The metal ripped at his fingers as he lowered himself down the other side and saw the Tahoe racing down at him. There was no way he could survive the drop if he just let go. He spotted an external pipe bolted to the wall with brackets 20 feet to his right. He got his toes on the thin concrete lip, ass hanging over the highway, and shimmied over as the two men hopped out of the car.

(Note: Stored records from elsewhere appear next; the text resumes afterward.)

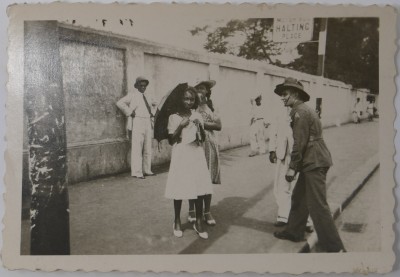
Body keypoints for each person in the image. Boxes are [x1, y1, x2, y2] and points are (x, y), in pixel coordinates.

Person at [273, 77, 346, 253]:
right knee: (299, 197)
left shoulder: (299, 112)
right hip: (313, 159)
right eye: (281, 95)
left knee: (318, 206)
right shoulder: (303, 110)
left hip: (313, 161)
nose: (282, 97)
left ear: (295, 94)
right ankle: (294, 232)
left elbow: (300, 143)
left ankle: (335, 248)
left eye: (285, 94)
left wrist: (292, 167)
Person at [165, 86, 213, 239]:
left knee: (199, 186)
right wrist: (181, 125)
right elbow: (172, 140)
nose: (189, 101)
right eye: (186, 98)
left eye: (191, 99)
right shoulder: (174, 117)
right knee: (180, 186)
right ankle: (177, 220)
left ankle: (198, 221)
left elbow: (203, 139)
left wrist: (200, 127)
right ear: (181, 99)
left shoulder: (197, 115)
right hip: (181, 154)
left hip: (196, 153)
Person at [268, 105, 314, 232]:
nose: (284, 98)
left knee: (299, 189)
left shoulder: (304, 111)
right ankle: (283, 216)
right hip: (283, 154)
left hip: (298, 156)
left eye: (286, 94)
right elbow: (274, 130)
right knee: (281, 187)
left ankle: (306, 221)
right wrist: (272, 150)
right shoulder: (279, 111)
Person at [187, 83, 222, 226]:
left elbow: (218, 125)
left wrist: (201, 122)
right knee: (193, 177)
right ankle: (191, 209)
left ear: (207, 91)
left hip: (209, 144)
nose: (200, 91)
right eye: (197, 89)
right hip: (195, 144)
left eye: (203, 88)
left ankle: (207, 211)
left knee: (207, 178)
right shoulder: (191, 106)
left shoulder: (212, 107)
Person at [116, 76, 156, 179]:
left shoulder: (148, 96)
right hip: (137, 121)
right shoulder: (132, 95)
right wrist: (129, 111)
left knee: (147, 147)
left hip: (147, 121)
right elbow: (120, 103)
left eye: (144, 86)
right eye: (141, 85)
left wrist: (152, 112)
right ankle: (137, 172)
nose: (143, 87)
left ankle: (147, 170)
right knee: (137, 147)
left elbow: (153, 105)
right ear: (137, 86)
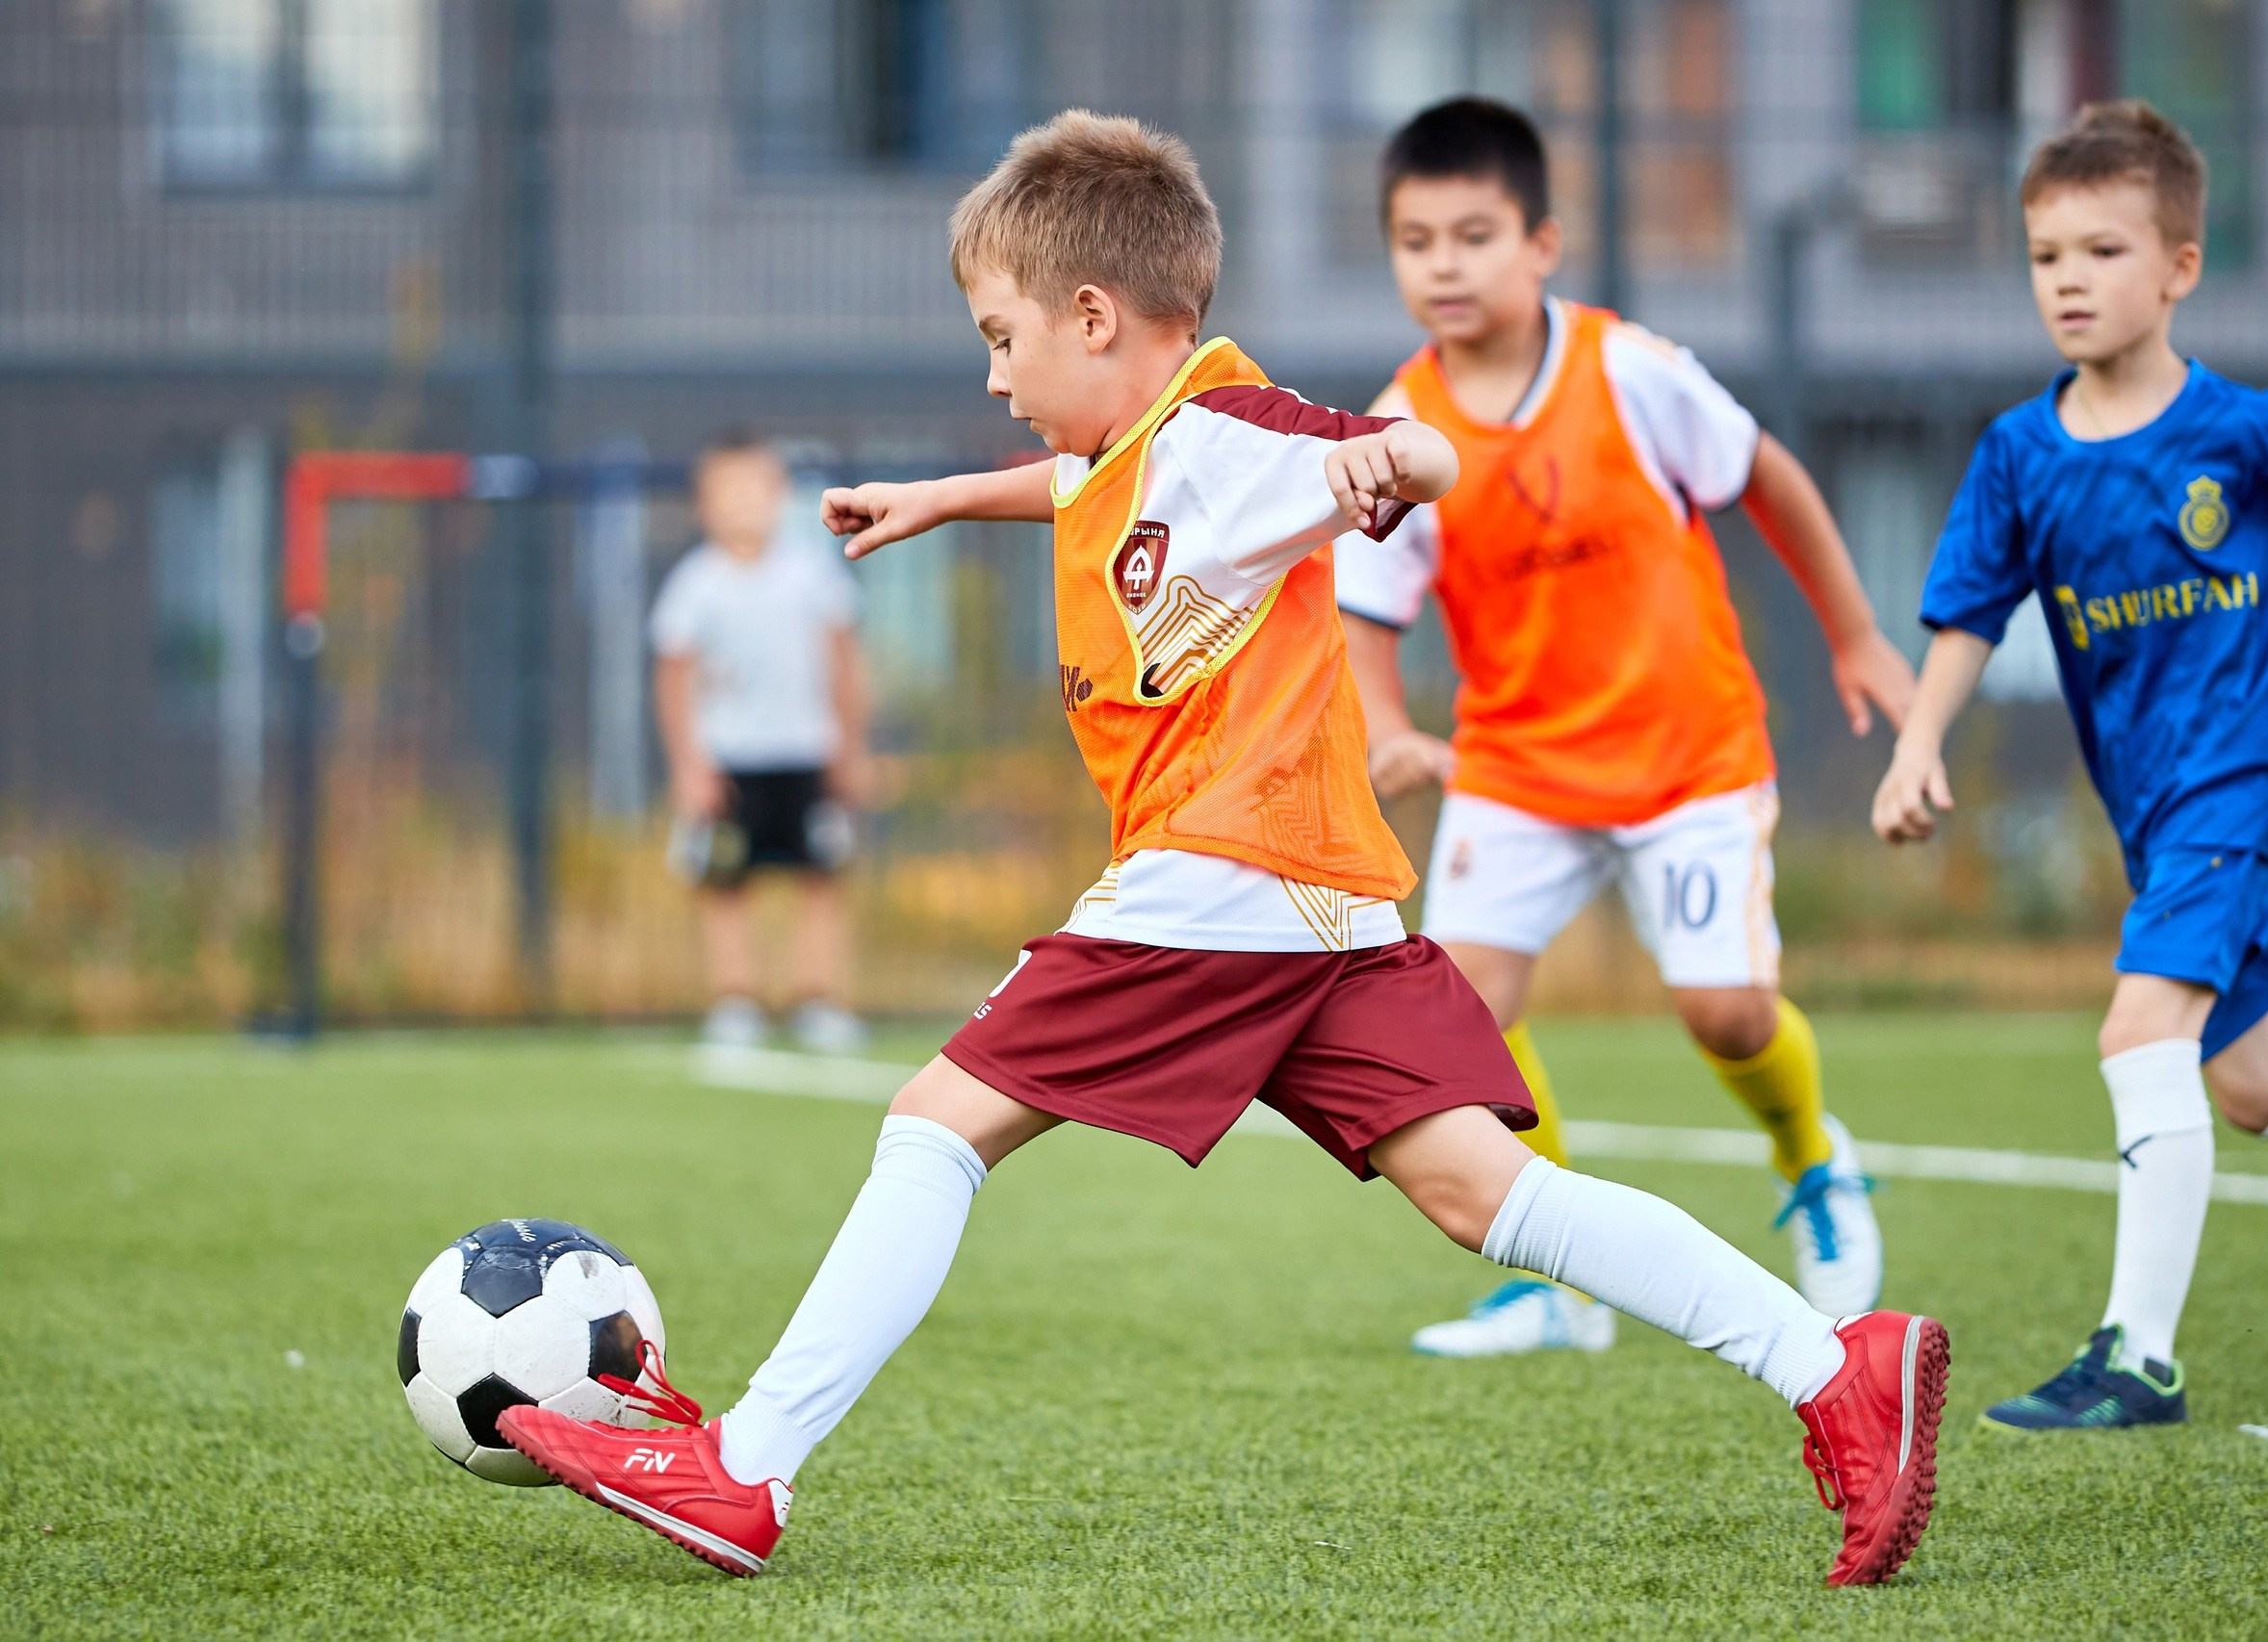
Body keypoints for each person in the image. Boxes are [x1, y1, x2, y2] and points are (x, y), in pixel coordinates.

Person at [501, 111, 1948, 1588]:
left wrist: (1401, 464)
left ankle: (747, 1469)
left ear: (1092, 316)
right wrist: (942, 499)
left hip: (1225, 872)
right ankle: (1838, 1365)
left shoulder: (1227, 430)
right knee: (1485, 1194)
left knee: (937, 1121)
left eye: (1002, 341)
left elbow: (1402, 449)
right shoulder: (1139, 443)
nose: (995, 379)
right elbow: (1088, 488)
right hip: (1314, 898)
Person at [1873, 100, 2268, 1433]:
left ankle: (2138, 1357)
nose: (2069, 280)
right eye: (2045, 257)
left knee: (2142, 1034)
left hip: (2241, 784)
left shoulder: (2240, 431)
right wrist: (1917, 746)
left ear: (2179, 268)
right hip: (2153, 811)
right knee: (2263, 1090)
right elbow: (1969, 615)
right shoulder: (2020, 453)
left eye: (2101, 250)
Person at [1334, 99, 1912, 1355]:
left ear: (1543, 242)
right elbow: (1364, 608)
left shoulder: (1629, 369)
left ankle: (1814, 1157)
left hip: (1684, 754)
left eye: (1474, 233)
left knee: (1727, 1014)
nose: (1444, 261)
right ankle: (1561, 1282)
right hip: (1517, 765)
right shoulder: (1395, 430)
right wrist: (1384, 725)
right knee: (1463, 1023)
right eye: (1416, 238)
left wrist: (1857, 632)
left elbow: (1770, 477)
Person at [650, 431, 872, 1054]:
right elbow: (674, 678)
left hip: (808, 754)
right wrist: (689, 766)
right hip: (729, 761)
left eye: (756, 488)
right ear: (703, 503)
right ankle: (735, 999)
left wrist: (850, 750)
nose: (743, 503)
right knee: (724, 883)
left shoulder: (811, 574)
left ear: (779, 495)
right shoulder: (695, 584)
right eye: (728, 491)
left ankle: (817, 998)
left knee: (821, 879)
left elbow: (844, 662)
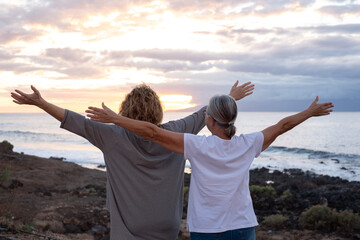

They had completely blocked the service road with the Tahoe. Leo thought how bold that was that they wouldn’t even care about driving like maniacs. As he speed-shimmied, he got a good look at the well-built, suited men running toward him. They looked like secret service guys, though obviously, they weren’t. Goons for hire?

He crouched and grabbed a hold of the pipe. It was awkward and precarious. He forced himself to breathe, just trust his body. His backpack felt like it wanted to yank him to his death, or at this height, just really bad injury.

“Stop!” one of the men yelled.

Leo kept going. It was slow, but he was pretty sure they weren’t going to shoot him or follow him on this suicidal climb. His fingers ached and his leg spasmed, but he made it about a basketball hoop height to the bottom before he let go and dropped.

The small cobblestone shoulder was peppered with broken glass and his palms came up bloody. He ran down toward the underpass and yanked out his phone. The only person he could think of calling was Sara.

It rang and rang. He looked up at the men, who stood high above him, talking on their own phones.

“Hello?” it was Sara.

“Sara, oh my god, this is crazy, but I’m in serious trouble.” He was yelling over the noise of the cars zooming by.

“Leo? Hold on one second.”

Leo waited. He kept his eyes on the men up on the service road. They disappeared from sight.

Sara came back, talking softly, “I’m sorry, this really isn’t a good time. You got beat up again?”

“No, some men are coming after me, I’m going to have to get rid of this phone. They know where I live. They want the program I wrote.”

“The program? What?”

“Is it okay if I go by the dojo?”

“What, no! It’s really not a good time.” There was the sound of a little scuffle, “Edwin, you have to leave. Chickie, no!”

“I’m sorry, but I have to go. I’m going to Chickie’s.”

“No, Leo, some shit is going down with my baby daddy. I don’t want you here!”

“I have nowhere else to go!” Leo choked on a sob. He felt the minutes flying by and his only chance of getting away evaporating. “I’ll be there in about a half hour.”

He heard her yell no as he hung up and smashed the phone on the cobblestones. He did a stomp dance on the phone, picked it up and threw it down again for good measure. Then he spotted a drainage grate on the edge of the road. He walked over to it and dropped his phone in. There was no sound.